Do you have any idea of how to improve the zext behaviour?

I was thinking about making narrowScalar do: zext(add(trunc(ctpop(hi)), trunc(ctpop(lo))) with the hope that some combine folds the inner trunc(zext(ctpop(x))) => ctpop(x), but I haven't tried this yet.

Do you have any idea of how to improve the zext behaviour?

I was thinking about making narrowScalar do: zext(add(trunc(ctpop(hi)), trunc(ctpop(lo))) with the hope that some combine folds the inner trunc(zext(ctpop(x))) => ctpop(x), but I haven't tried this yet.

For the s32 -> s64 case, that should be folded to a G_ZEXT by D106768

Do you have any idea of how to improve the zext behaviour?

I was thinking about making narrowScalar do: zext(add(trunc(ctpop(hi)), trunc(ctpop(lo))) with the hope that some combine folds the inner trunc(zext(ctpop(x))) => ctpop(x), but I haven't tried this yet.

For the s32 -> s64 case, that should be folded to a G_ZEXT by D106768

Ah but these are going to be assigned to the FPR banks. We might be able to recognize the extend to s128 pattern and select the optimal code during selection.
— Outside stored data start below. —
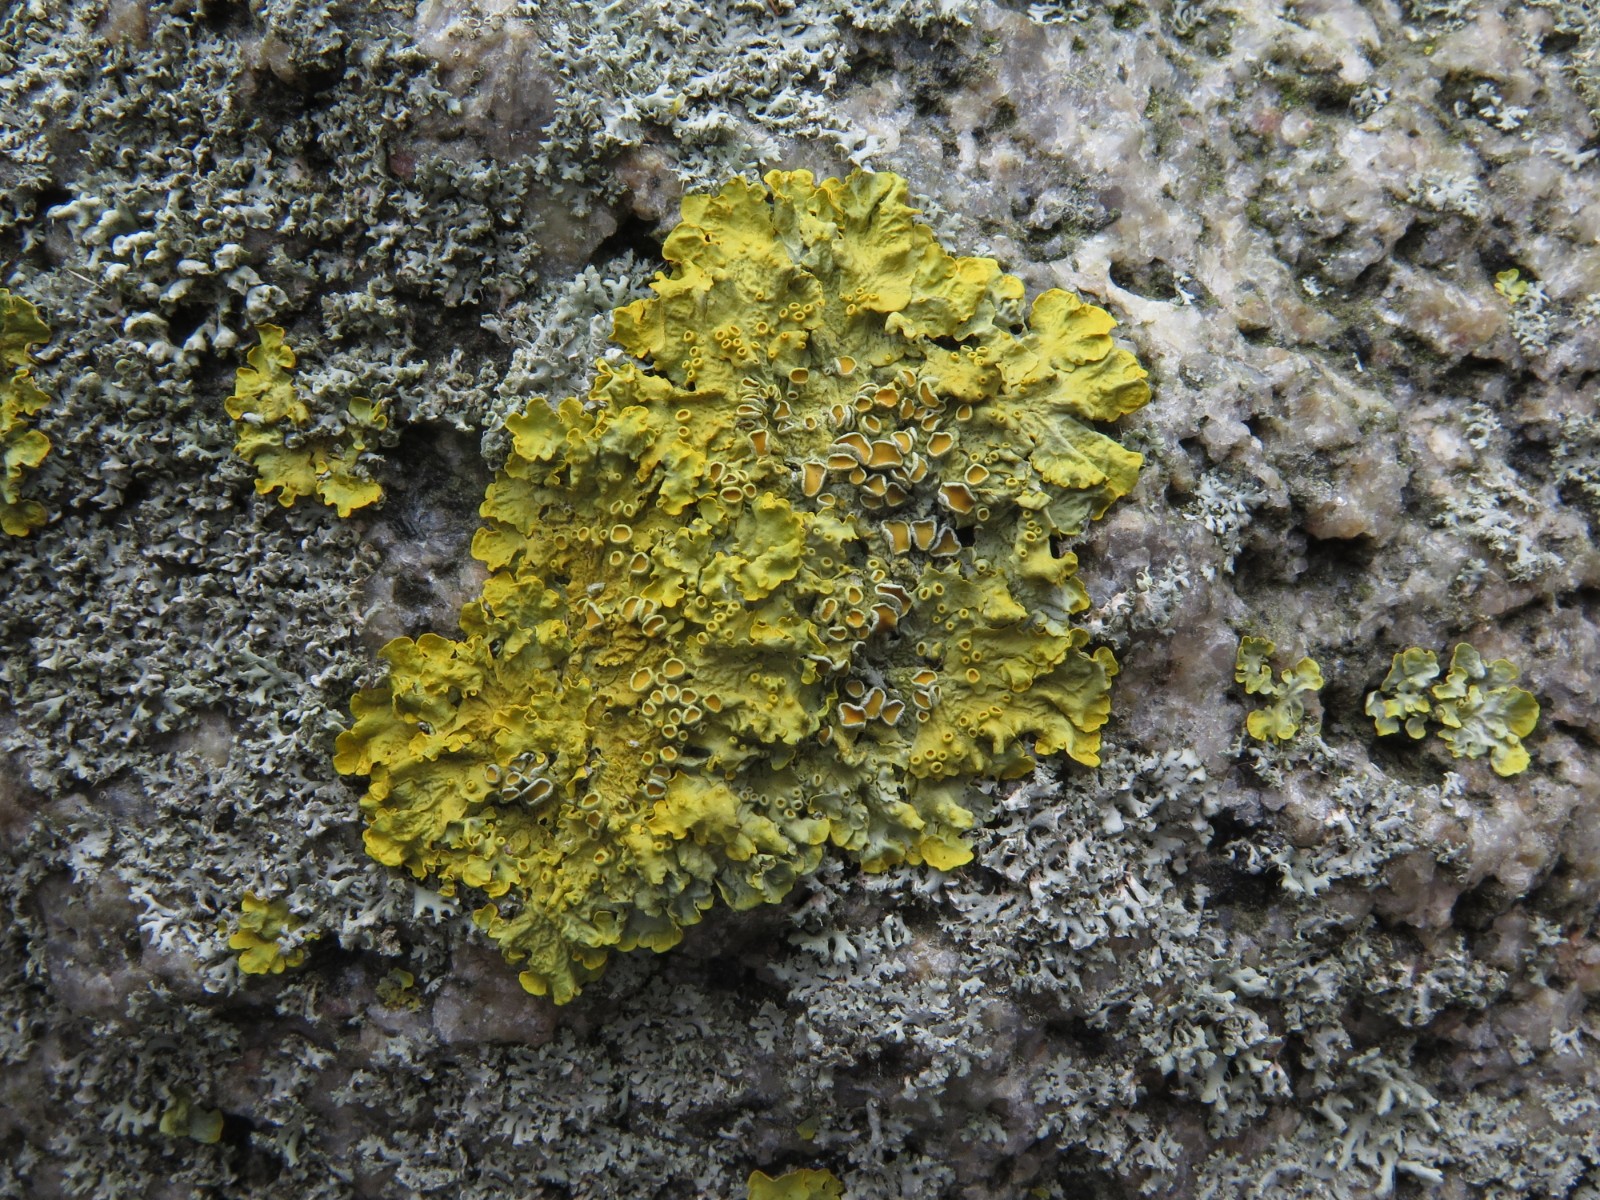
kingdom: Fungi
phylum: Ascomycota
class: Lecanoromycetes
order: Teloschistales
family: Teloschistaceae
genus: Xanthoria
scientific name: Xanthoria parietina
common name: almindelig væggelav
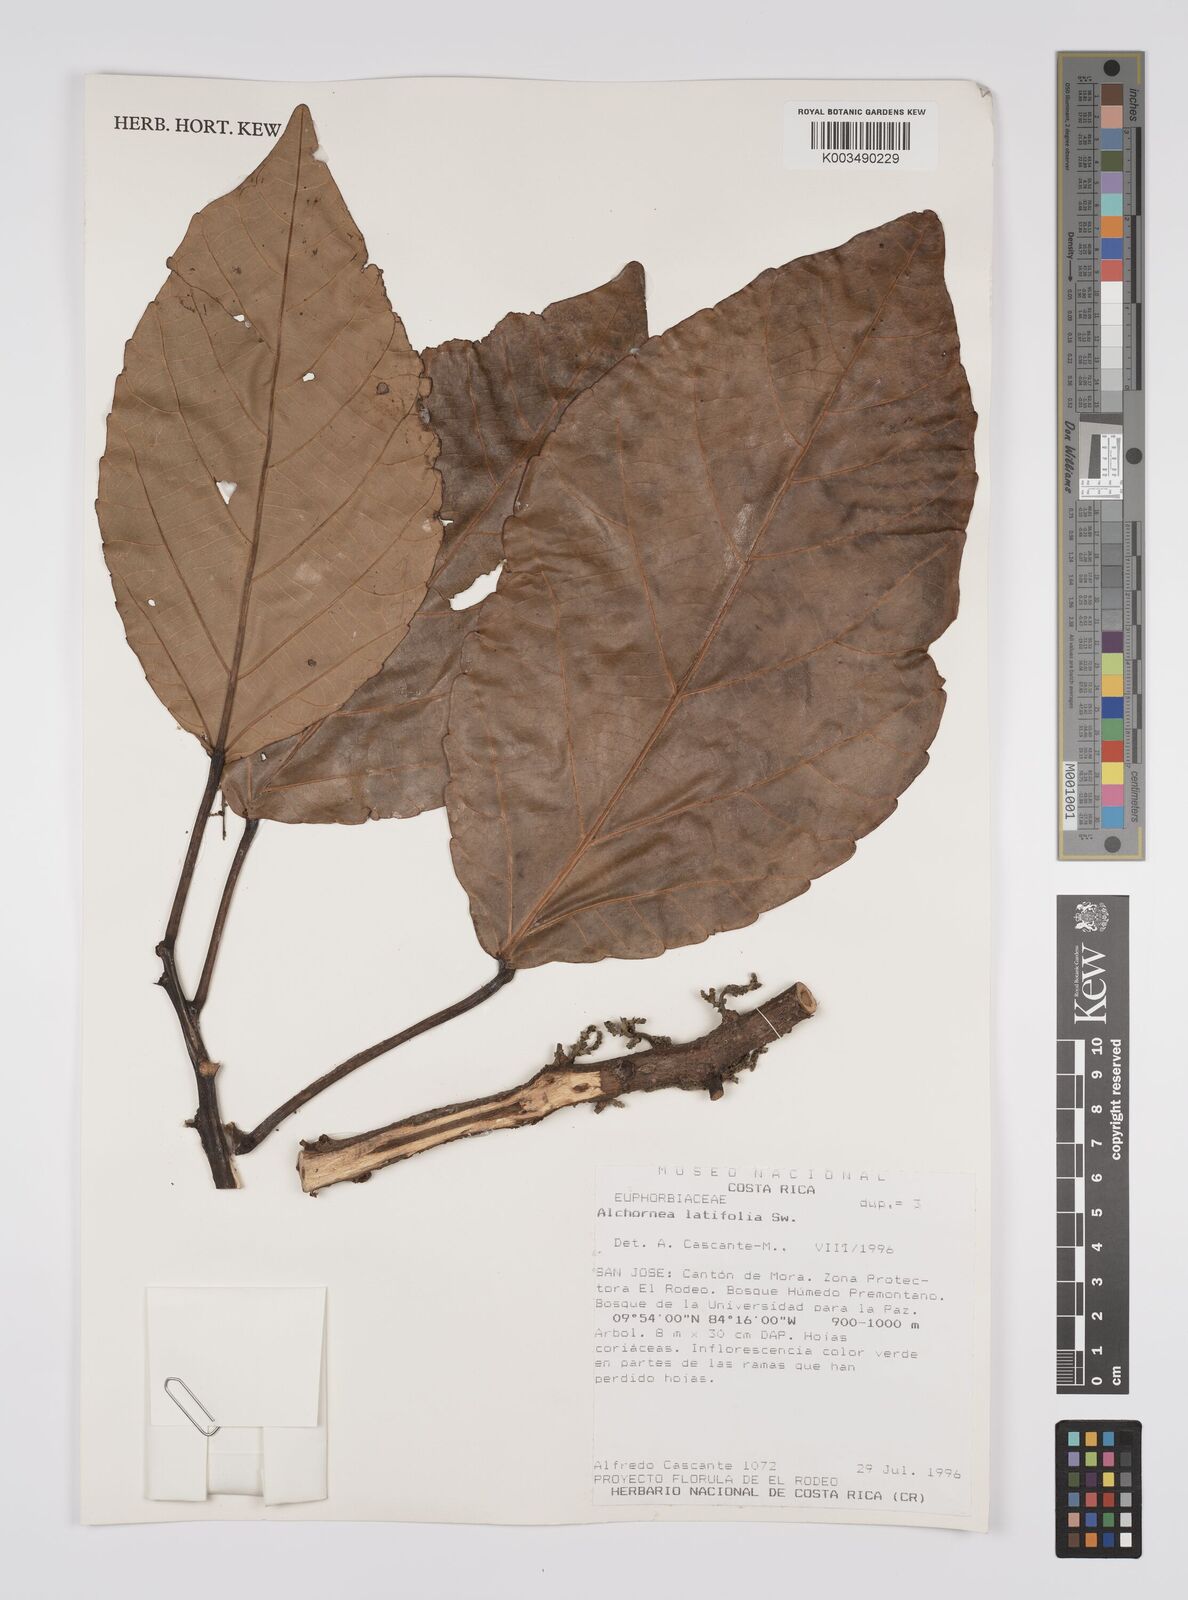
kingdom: Plantae
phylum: Tracheophyta
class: Magnoliopsida
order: Malpighiales
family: Euphorbiaceae
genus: Alchornea
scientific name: Alchornea latifolia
jroelofs updated this revision to Diff 361810.Jul 26 2021, 2:39 PM
jroelofs retitled this revision from WIP: [AArch64][GlobalISel] Legalize ctpop s128 to [AArch64][GlobalISel] Legalize ctpop s128.
jroelofs edited the summary of this revision. (Show Details)

Rebased.

Also added zext(add(trunc(ctpop(lo)), trunc(ctpop(hi)))) narrowing of the add to improve things for ctpop 256.

aemerson accepted this revision.Jul 26 2021, 3:08 PM

LGTM. I don't think we need to have perfect codegen first time if we're adding support from scratch.

This revision is now accepted and ready to land.Jul 26 2021, 3:08 PM
This revision was landed with ongoing or failed builds.Jul 26 2021, 4:34 PM
This revision was automatically updated to reflect the committed changes.